Apple’s Succession Wars Start. Here’s Who Might Take Tim Cook’s Spot

shutterstock 2679852497

Tim Cook may be getting ready to leave his position as Apple CEO.

That’s according to the Financial Times, which reported on Saturday that the tech giant was conducting succession planning with the expectation that Tim Cook could resign from his post as soon as next year.

Cook, who turns 66 next year, took over the helm of Apple from founder Steve Jobs and led the company for more than 14 years amid record market valuation spikes and controversies worth its trillion-dollar fortune.

Many are curious to know who could be the third head to lead the company after Cook’s departure. Over the years, many names have come up, ranging from Apple’s senior vice president of software engineering Craig Federighi (famous for his presentations and his full hair) to Greg Joswiak, senior vice president of worldwide marketing, and Apple’s chief operating officer Jeff Williams, who used to top that list before resigning from his position earlier this year.

Now the Financial Times reports that the frontrunner is John Ternes, Apple’s senior vice president of hardware engineering.

Ternes, aged 50, is currently Apple’s youngest top executive, and has been with the tech giant for nearly 24 years.

His name first came into constant conversation when a 2024 Bloomberg report claimed that Cook thought Ternes “could give a good presentation.” According to an unnamed source close to Bloomberg’s executive team, that report said Turnes is “very mild-mannered, never puts anything controversial in an email, and is a very reticent decision-maker.”

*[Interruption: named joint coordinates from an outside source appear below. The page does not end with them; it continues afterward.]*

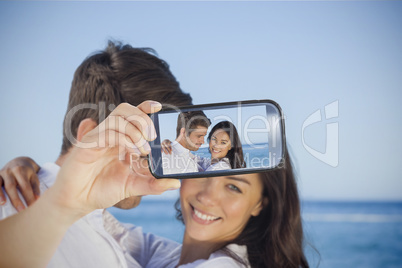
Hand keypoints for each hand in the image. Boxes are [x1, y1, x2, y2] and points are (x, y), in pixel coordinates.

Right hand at [0, 157, 39, 210]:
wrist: (19, 161)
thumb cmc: (28, 173)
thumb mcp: (34, 177)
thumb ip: (35, 187)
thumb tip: (37, 198)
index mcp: (22, 171)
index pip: (25, 186)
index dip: (28, 197)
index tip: (32, 207)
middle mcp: (10, 171)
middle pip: (12, 186)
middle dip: (16, 199)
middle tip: (21, 210)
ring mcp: (2, 173)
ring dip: (1, 195)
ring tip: (4, 204)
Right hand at [49, 101, 180, 214]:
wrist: (78, 201)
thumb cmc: (103, 189)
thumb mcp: (134, 186)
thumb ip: (154, 184)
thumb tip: (176, 183)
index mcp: (122, 139)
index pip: (134, 115)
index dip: (146, 107)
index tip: (159, 107)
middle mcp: (111, 134)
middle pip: (126, 110)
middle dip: (143, 118)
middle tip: (153, 137)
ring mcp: (99, 138)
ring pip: (117, 118)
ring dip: (135, 130)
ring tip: (144, 149)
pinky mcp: (88, 145)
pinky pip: (107, 132)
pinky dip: (123, 138)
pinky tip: (131, 152)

They have also played a more central role at Apple events, from the unveiling of Apple’s first in-house silicon chip, the M1, in 2020 to the announcement of the highly anticipated iPhone Air earlier this year.

Compared to Cook’s operations-heavy background, Turnus is more engineering-focused. Armed with both a bachelor’s in engineering and an MBA, Tim Cook rose to the position of chief operating officer at Apple, focusing on sales and supply chain management.

Turnas, on the other hand, earned a bachelor’s degree in mechanical engineering from the University of Pennsylvania in 1997. Before joining Apple’s product design team in 2001, he worked on virtual reality headsets as an engineer at Virtual Research Systems.

He worked his way up to a leadership position in the company’s hardware team in 2013 and was promoted to lead all hardware engineering in 2022. AirPods, Macs, iPads, iPhones, you name it, Ternus has had a hand in producing it.

Turnus has the potential to be a breath of fresh air for some Apple fanatics who have blamed Cook for a perceived slowdown in innovation. Under Cook’s leadership, Apple has released many new products, but upgrades to said products have been considered incremental rather than revolutionary and sometimes even boring.

The company has also been criticized for the failed launch of Apple Vision Pro and its self-evident failure to catch up to competitors in the AI ​​race, this has become even more flaring in light of the delayed launch of AI-augmented Siri. Bringing in an engineer-first executive who has participated in nearly all of Apple’s most significant product launches over the past 24 years could perhaps help address some of these failures.